Some medications need to be continued or stopped the day of surgery. Medications that thin the blood should be stopped 7-10 days prior to surgery. Do not drink alcohol 1 week before and 2 weeks after surgery to avoid bleeding problems. The most important way to achieve a successful spinal fusion surgery is to quit smoking. Stop all tobacco use: cigarettes, e-cigarettes, cigars, pipes, chewing tobacco, and smokeless tobacco (snuff, dip). Nicotine prevents bone growth and decreases successful fusion. Many patients have trouble with constipation after surgery caused by pain medication and anesthesia. The week before surgery eat foods high in fiber including fruits, vegetables, beans and whole-grain cereals and breads. Drink water; 8 to 10 glasses of fluid every day. Walking also helps the intestines move more rapidly and regularly.
After the surgery some may experience back pain and will have to use a brace. Surgery in adults tends to be lengthier and also recovery seems to be longer than in children.
Injury to the spinal cord is rare, resulting in less than one per cent of all cases. However, as with any spine surgery, there are risks, including the possibility of:
Bleeding occurring after surgery
Infection requiring antibiotics
Instrumentation problems- loosening of instruments after surgery
What Is the success rate of spinal fusion surgery?

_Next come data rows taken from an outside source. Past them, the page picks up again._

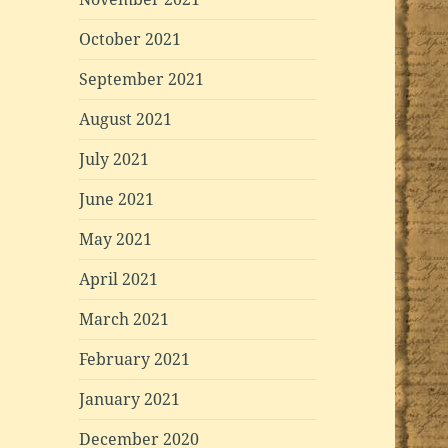
October 2021
September 2021
August 2021
July 2021
June 2021
May 2021
April 2021
March 2021
February 2021
January 2021
December 2020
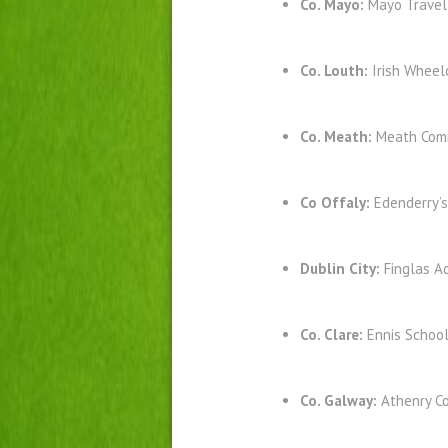
Co. Mayo:
Mayo Travel
Co. Louth:
Irish Wheel
Co. Meath:
Meath Comm
Co Offaly:
Edenderry’
Dublin City:
Finglas A
Co. Clare:
Ennis Schoo
Co. Galway:
Athenry C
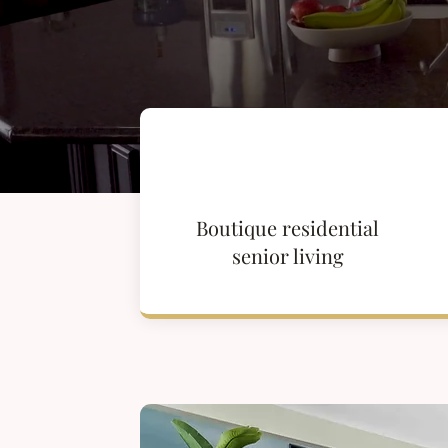
Boutique residential
senior living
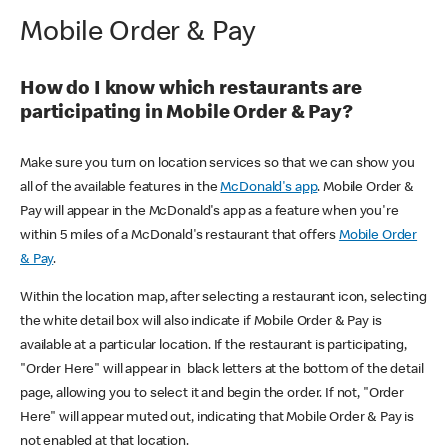
Mobile Order & Pay
How do I know which restaurants are
participating in Mobile Order & Pay?
Make sure you turn on location services so that we can show you
all of the available features in the
McDonald's app
. Mobile Order &
Pay will appear in the McDonald's app as a feature when you're
within 5 miles of a McDonald's restaurant that offers
Mobile Order
& Pay
.
Within the location map, after selecting a restaurant icon, selecting
the white detail box will also indicate if Mobile Order & Pay is
available at a particular location. If the restaurant is participating,
"Order Here" will appear in black letters at the bottom of the detail
page, allowing you to select it and begin the order. If not, "Order
Here" will appear muted out, indicating that Mobile Order & Pay is
not enabled at that location.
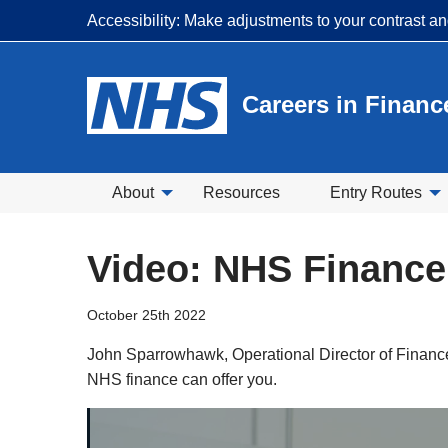
Accessibility: Make adjustments to your contrast a
Careers in Financ
About
Resources
Entry Routes
Video: NHS Finance
October 25th 2022
John Sparrowhawk, Operational Director of Finance
NHS finance can offer you.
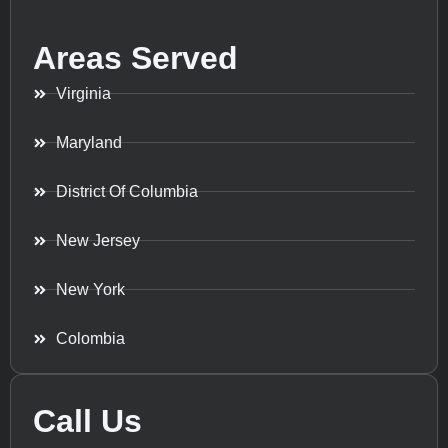
Areas Served
Virginia
Maryland
District Of Columbia
New Jersey
New York
Colombia
Call Us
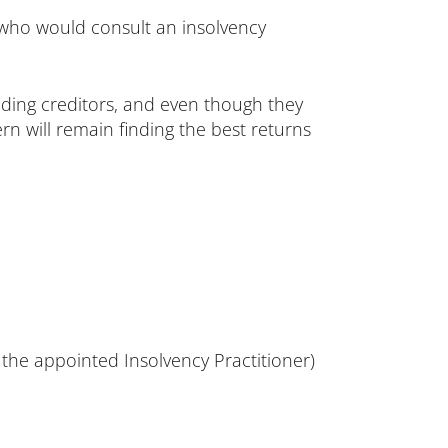
s who would consult an insolvency
anding creditors, and even though they
rn will remain finding the best returns
 the appointed Insolvency Practitioner)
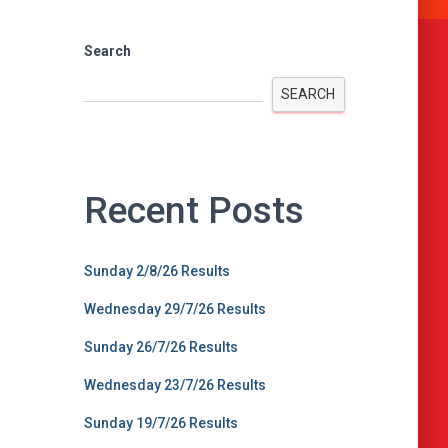
Search
SEARCH
Recent Posts
Sunday 2/8/26 Results
Wednesday 29/7/26 Results
Sunday 26/7/26 Results
Wednesday 23/7/26 Results
Sunday 19/7/26 Results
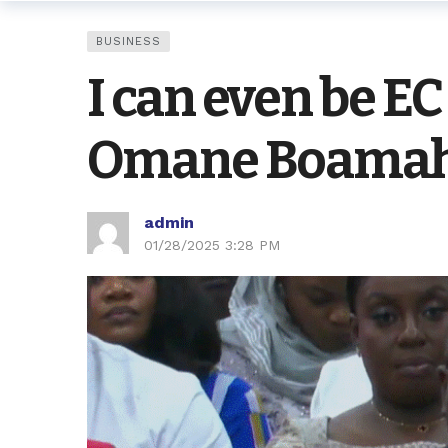
BUSINESS
I can even be EC
Omane Boamah 
admin
01/28/2025 3:28 PM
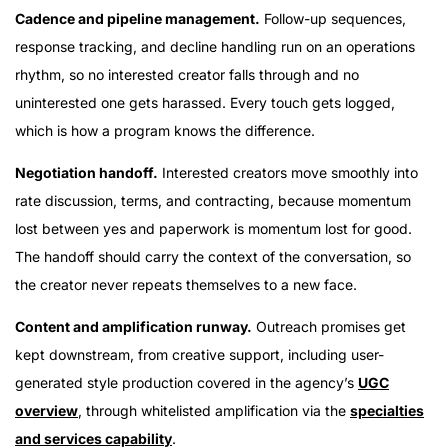
Cadence and pipeline management.
Follow-up sequences,
response tracking, and decline handling run on an operations
rhythm, so no interested creator falls through and no
uninterested one gets harassed. Every touch gets logged,
which is how a program knows the difference.
Negotiation handoff.
Interested creators move smoothly into
rate discussion, terms, and contracting, because momentum
lost between yes and paperwork is momentum lost for good.
The handoff should carry the context of the conversation, so
the creator never repeats themselves to a new face.
Content and amplification runway.
Outreach promises get
kept downstream, from creative support, including user-
generated style production covered in the agency’s
UGC
overview
, through whitelisted amplification via the
specialties
and services capability
.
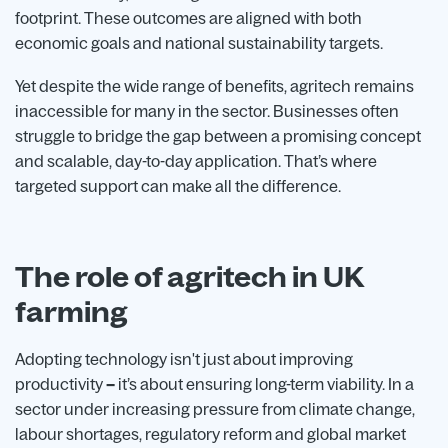
footprint. These outcomes are aligned with both
economic goals and national sustainability targets.
Yet despite the wide range of benefits, agritech remains
inaccessible for many in the sector. Businesses often
struggle to bridge the gap between a promising concept
and scalable, day-to-day application. That’s where
targeted support can make all the difference.
The role of agritech in UK
farming
Adopting technology isn't just about improving
productivity
–
it’s about ensuring long-term viability. In a
sector under increasing pressure from climate change,
labour shortages, regulatory reform and global market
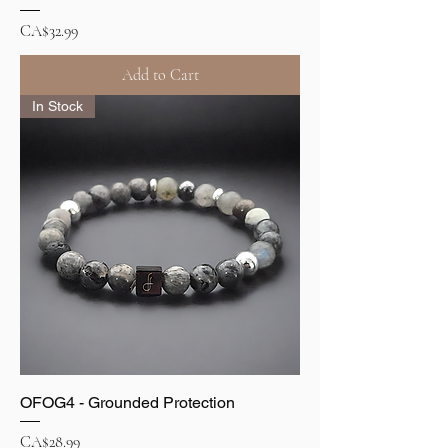
Price
CA$32.99
Add to Cart
In Stock
OFOG4 - Grounded Protection
Price
CA$28.99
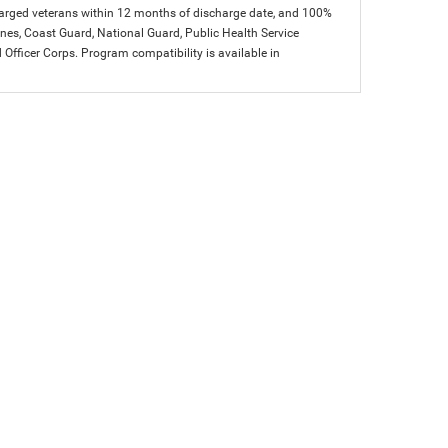
charged veterans within 12 months of discharge date, and 100%
arines, Coast Guard, National Guard, Public Health Service
icer Corps. Program compatibility is available in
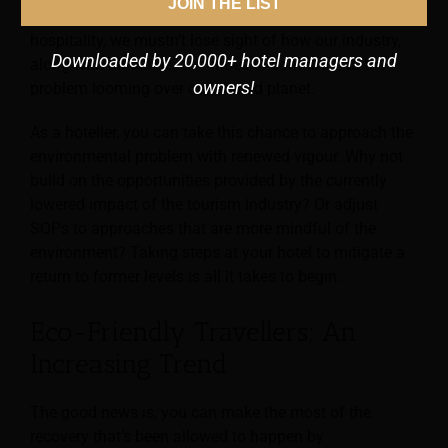
JOIN THE LIST
continue. As things start to return to normal in
hospitality, we mustn’t lose sight of how our industry,
Downloaded by 20,000+ hotel managers and
along with all others, continues to contribute to the
owners!
problem looming over our shared planet.
As a hotelier, you can take this chance to approach the
environmental problem with renewed vigour. Why not
build on the opportunities provided by the currently
lowered impact of the tourism industry? Or adjust
SOPs to approaches that are more mindful of the
environment? Taking steps at your hotel to mitigate a
return to former levels is all it takes to begin.
Eco-Friendly Travellers; An
Increasing Trend
The good news is, you can make the most of the
recovery that’s been allowed to happen by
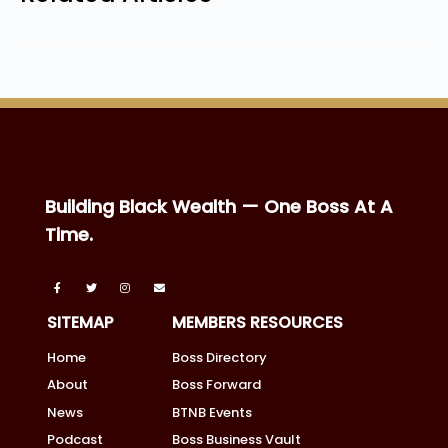
Building Black Wealth — One Boss At A
Time.
SITEMAP
MEMBERS RESOURCES
Home
Boss Directory
About
Boss Forward
News
BTNB Events
Podcast
Boss Business Vault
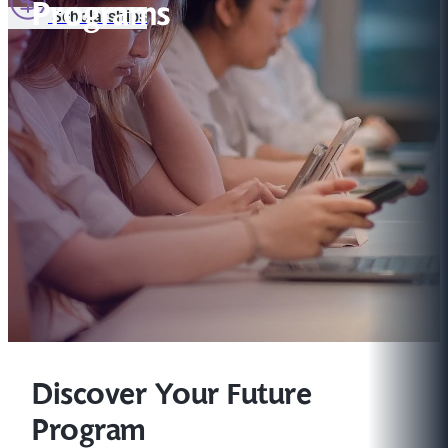
Programs
Scholarships
Discover Your Future
Program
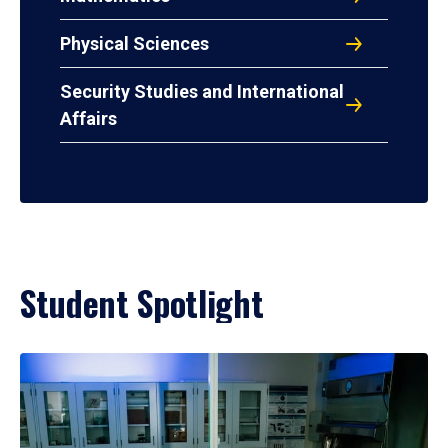
Physical Sciences
Security Studies and International
Affairs
Student Spotlight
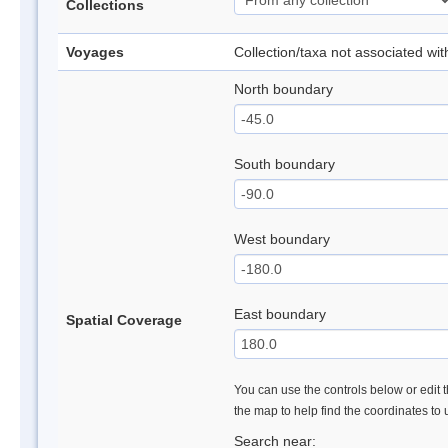
Collections
Voyages
Collection/taxa not associated wi
North boundary
South boundary
West boundary
East boundary
Spatial Coverage
You can use the controls below or edit t
the map to help find the coordinates to
Search near:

Up to 80 percent of all spinal fusion surgery patients report satisfaction with the success of the procedure. Studies of post-operative patients indicated that patients enjoyed, on average, a 60 to 70 percent reduction in their symptoms.
What does recover look like after spinal fusion?
Full recovery from a spinal fusion surgery may take up to a year. Generally, however, you should be able to return to your everyday routine within 4 to 6 months. You'll spend the first few days of recovery in the hospital. After 4 to 6 weeks, your Torrance spine surgeon will put you on a physical therapy routine to optimize your remaining recovery time, and to help ensure that you regain strength, comfort, and function.
Do I need to wear a brace after my surgery?
Most doctors want their patients to wear a back brace after spinal fusion surgery. A brace may be needed due to the number of levels fused; the procedure performed; the patient’s age; the condition of the patient’s bone; and other health problems such as diabetes, smoking and obesity.